The Three P's of High-Performance Reconfigurable
- Speaker: Prof. Esam El-Araby
- The Catholic University of America
- Date: Friday, September 19, 2014
- Time: 1:00pm - 2:00pm
- Location: Room 207 (NVC)
Acceleration of parallel applications using hardware coprocessors has been lately receiving rising attention in both academia and industry. Architectures based on reconfigurable hardware, graphical processors, and multi/many-core processors have been adopted. One example of such architectures is that of the High-Performance Reconfigurable Computers (HPRCs), that are parallel computers but with added FPGA chips as hardware co-processors or accelerators. Examples of such systems are the Cray XD1, the Cray XT5h, the SRC-6, the SRC-7, and the SGI Altix/RASC. HPRCs have potential to provide substantial performance improvements over traditional supercomputers.
In this talk, I will present the historical evolution of HPRC systems, tools, and applications. I will also present solutions from my current and past research work to the challenge trinity or the three P's of HPRCs, i.e. Productivity, Performance, and Portability. For example, I will present an effort to assess HPRC productivity through a review and taxonomy of High-Level Languages (HLLs) and a formal framework for the comparative analysis of their features. Additionally, the performance potential of HPRCs will be demonstrated through a multitude of applications one of which is the problem of numerical non-robustness and exact computations. Finally, a solution based on virtualizing and sharing the reconfigurable resources will be discussed to address the portability challenge.
Dr. Esam El-Araby joined the Catholic University of America (CUA) as an Assistant Professor in the Department of Electrical Engineering and Computer Science in 2010. He is the founder and director of the HEterogeneous and Biologically-inspired Architectures (HEBA) laboratory at CUA. Prior to that, he worked at the High Performance Computing Laboratory (HPCL) at GWU as well as the NSF Center for High Performance Reconfigurable Computing (NSF-CHREC).

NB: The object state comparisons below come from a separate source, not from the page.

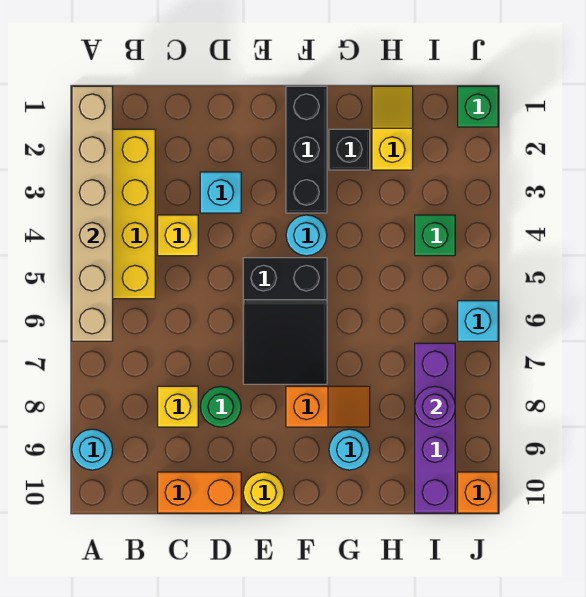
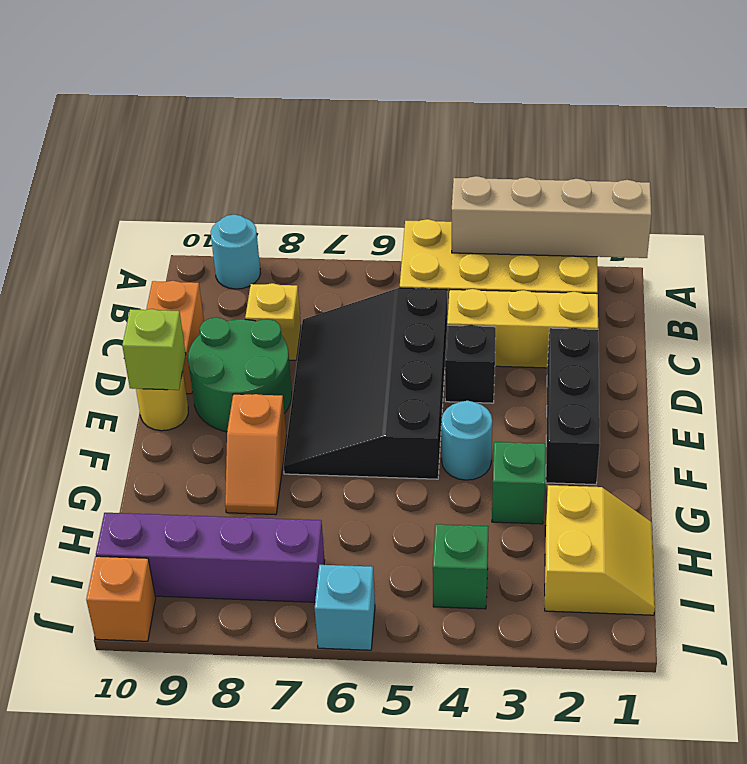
tan brick A1:A6 level 2 -> tan brick A1:A4 level 2
yellow brick C4 level 1 -> yellow brick C2:C4 level 1
cyan brick D3 level 1 -> none
green round brick D8 level 1 -> green round brick D8:E9 level 1
black slope E5:F7 level 1 top 5 -> black slope C5:F7 level 1 top 5
none -> lime brick E10 level 2
black brick F1:F3 level 1 -> black brick D2:F2 level 1
black brick G2 level 1 -> black brick D4 level 1
cyan round brick G9 level 1 -> none
yellow slope H1:H2 level 1 top 2 -> yellow slope H1:I2 level 1 top 2
purple round brick I8 level 2 -> none
green brick J1 level 1 -> green brick G3 level 1

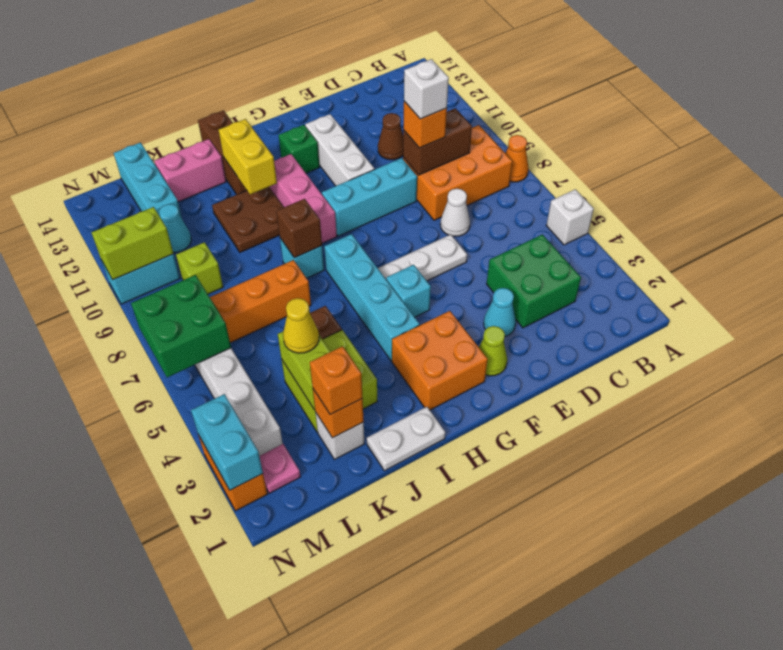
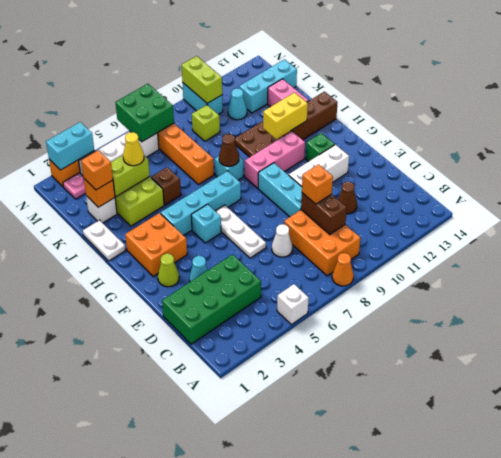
green brick C3:D4 level 1 -> green brick C1:D4 level 1
white brick D9 level 4 -> none
brown brick I8 level 2 -> brown cone I8 level 2

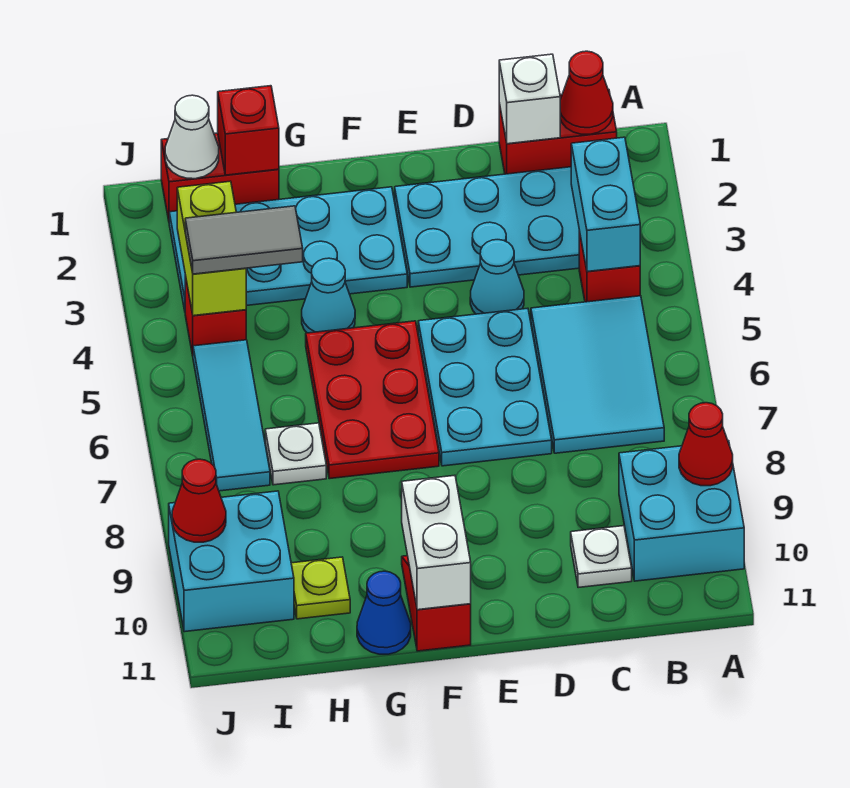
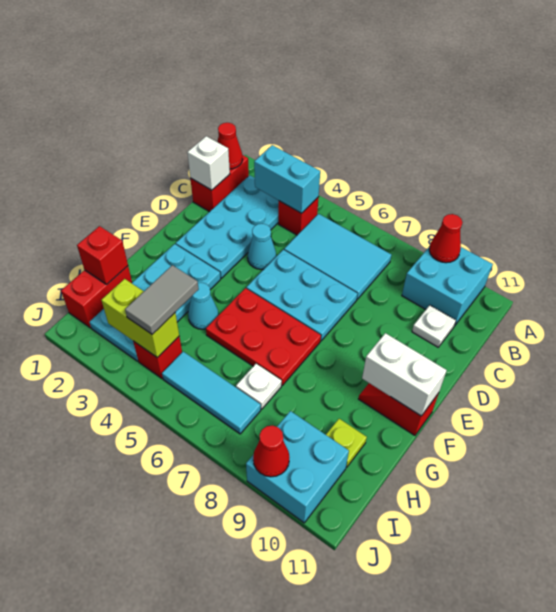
blue cone G11 level 1 -> none
white cone I1 level 2 -> none

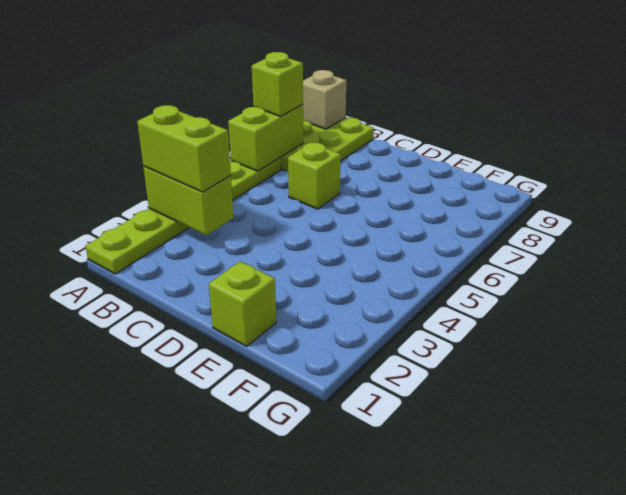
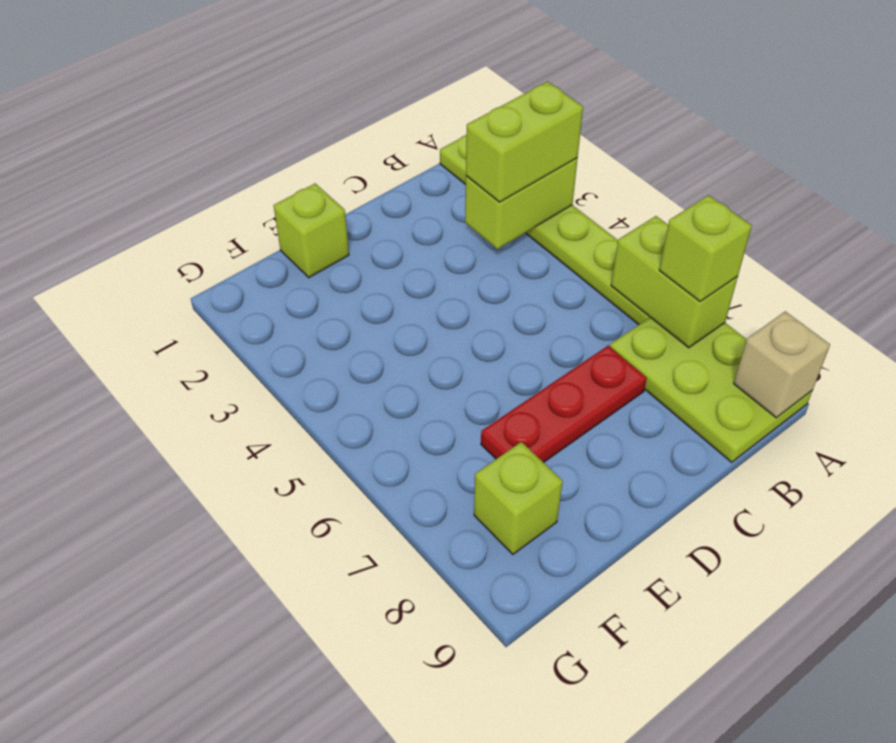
lime brick C6 level 1 -> lime brick F8 level 1
none -> red plate C7:E7 level 1

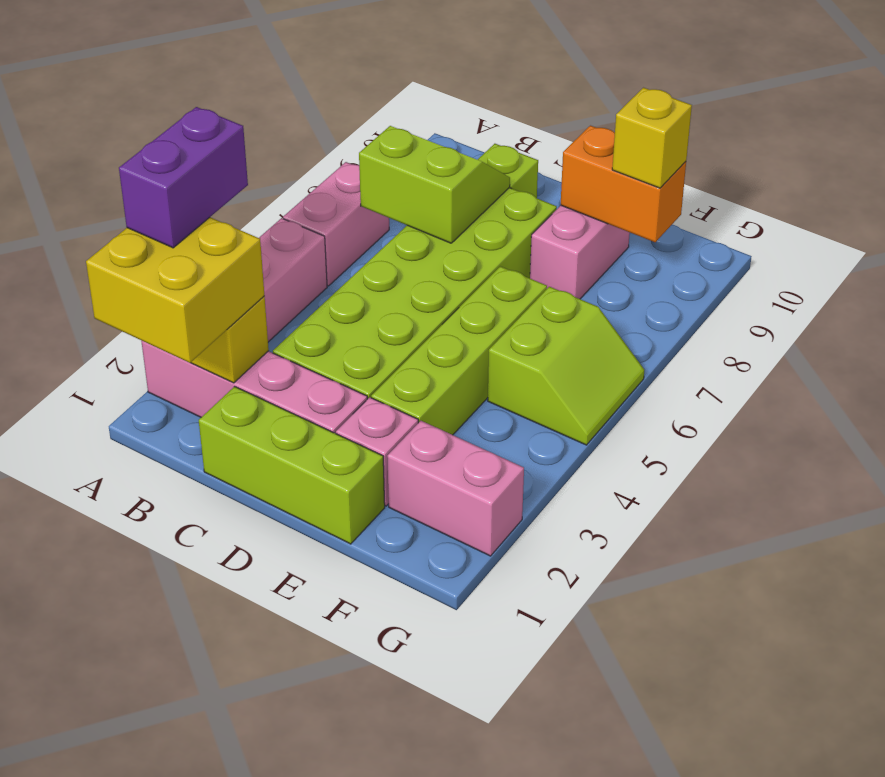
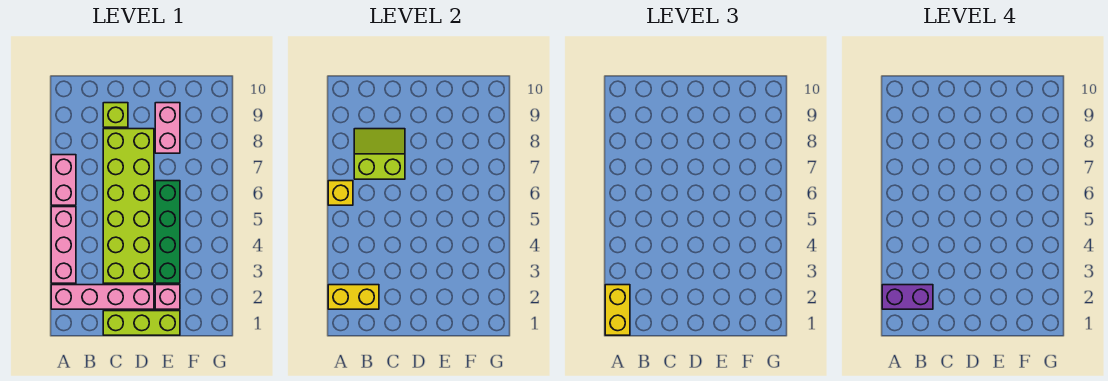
yellow brick A1:B2 level 3 -> yellow brick A1:A2 level 3
purple brick A2:A3 level 4 -> purple brick A2:B2 level 4
lime brick E3:E6 level 1 -> green brick E3:E6 level 1
orange brick E9:F9 level 2 -> none
pink brick F2:G2 level 1 -> none
lime slope F5:G6 level 1 top F -> none
yellow brick F9 level 3 -> yellow brick A6 level 2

His research work was mainly funded by organizations such as DoD, DARPA, NSF, and NASA and was published in national and international gatherings organized by IEEE, ACM, and NASA. His publication record includes two book chapters on High Performance Reconfigurable Computing (HPRC) systems and remote sensing, 12 journal papers, and 47 conference papers. His research interests include computer architecture, hybrid/heterogeneous architectures, hardware acceleration, reconfigurable computing, embedded systems, evolvable hardware, performance evaluation, and applications of HPC to digital signal/image processing and remote sensing.